Friday, March 9, 2007

Cost Report for Cost Control

For managing the project costs, people periodically generate the cost report to guide their execution. A cost report may be distributed to management to show the status of a cost center. This report is sometimes called the Job Status report.

The report includes the following columns:

A. Original Budget: This is the original budget. It never changes during the course of the project.

B. Approved Contract Changes: This is the summary of changes to the original budget from the approved change orders. You should be able to know where this figure comes from by going to the detail change orders. Each change order may increase or decrease the original budget for multiple budget element. From a given budget element, you should be able to drill cross to all change order touch that element.
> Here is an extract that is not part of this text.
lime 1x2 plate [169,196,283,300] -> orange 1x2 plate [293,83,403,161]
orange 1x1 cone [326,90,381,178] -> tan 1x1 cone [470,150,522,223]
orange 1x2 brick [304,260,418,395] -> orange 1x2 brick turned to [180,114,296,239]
C. Revised Budget: This the current budget or baseline for measuring the performance. This is the total of column A and column B. Using the terminology from EVM, this is the BAC - Budget at Completion.

D. Committed to Date: This is the money has been committed and is no long available for other activities. Commitments may represent material orders or subcontracts for which firm dollar amounts have been committed. The amount covers both the amounts you already spent and the remaining amount that you have committed. This is not the "actual to date", nor the "payment to date". It is one of the source contributing to the Estimated Total Cost. Using the EVM terminology, this is close to the definition of actual cost (AC). For accurately estimate the cost at completion, the total commitment is in place of the actual costs.
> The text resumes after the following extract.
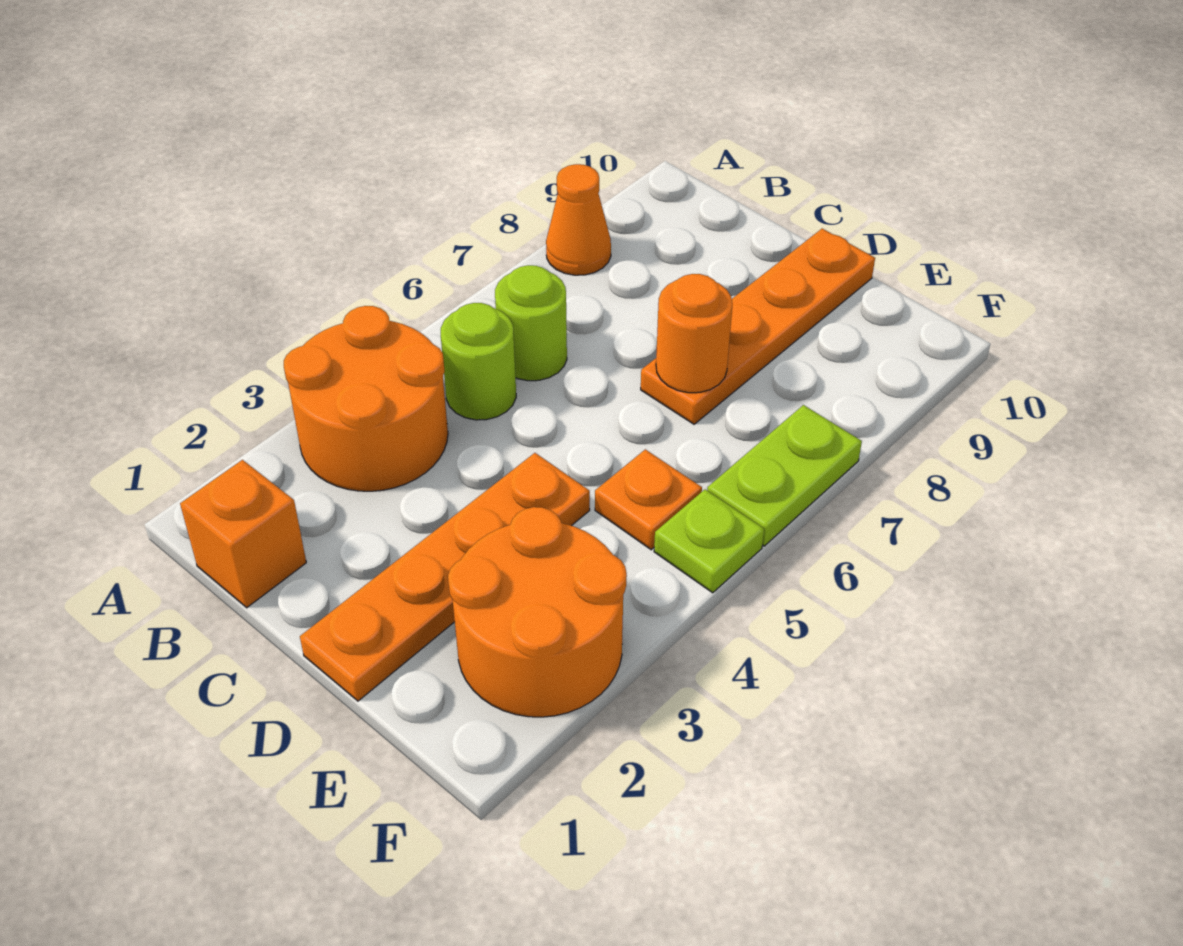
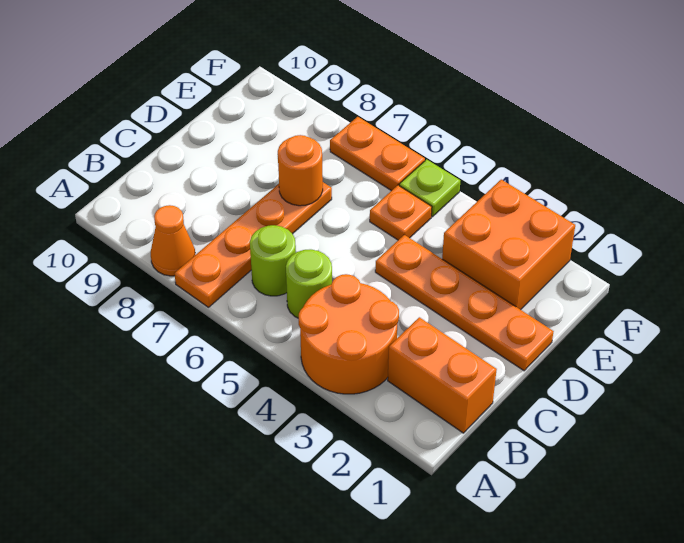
orange 1x1 brick [180,460,306,608] -> orange 1x2 brick [388,317,497,433]
orange 1x4 plate [641,229,875,424] -> orange 1x4 plate turned to [174,182,332,307]
orange 2x2 round brick [448,507,627,717] -> orange 2x2 brick [442,180,575,310]
lime 1x2 plate [707,405,862,546] -> orange 1x2 plate [330,117,425,191]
E. Estimated Cost to Complete: This is also called Cost Exposure. This is the result of review made for the report. The figure indicate whether a corrective action is required. Using EVM terminology, this is colse to the definition of the ETC. However, it differs because the ETC from EVM is estimated on top of actual cost (AC). Typically the actual cost from your accounting system may be the months behind and is not useful for forecasting or even indicate the overrun.

F. Estimated Total Cost: The amount should be the same as the sum of the column D and the column E. Using the terminology from EVM, this is the EAC.

G. Overrun or Underrun: This is the result of subtracting column C from the column F. This is the column management focuses on because it would indicate whether a budget overrun happens.

Some observations:

1. Actual cost is not used. The Spent to Date is not here. You do not need to wait for all the time cards to be submitted and processed to generate this report. You do not need to wait all the vendor invoices to be verified or paid. You do not need to wait for subcontractor to report their expenses. You are running your business based on the known "commitments".

2. Earned Value is not shown. This type of Job Cost reports were developed long before the Earned Value Method was developed or become popular. The report is designed based on common sense. You want to know if you overrun your budget or not, so you list how much your current budget is and how much you are going to spent. However, although earned value is not seen here. the earned value can fit into the picture as a source to come up the ETC and EAC.

A simple calculation of earned value based forecasting is as follows:

EAC = BAC / CPI
CPI = EV / AC

Basically, you take the project progress into account for estimating your cost at completion.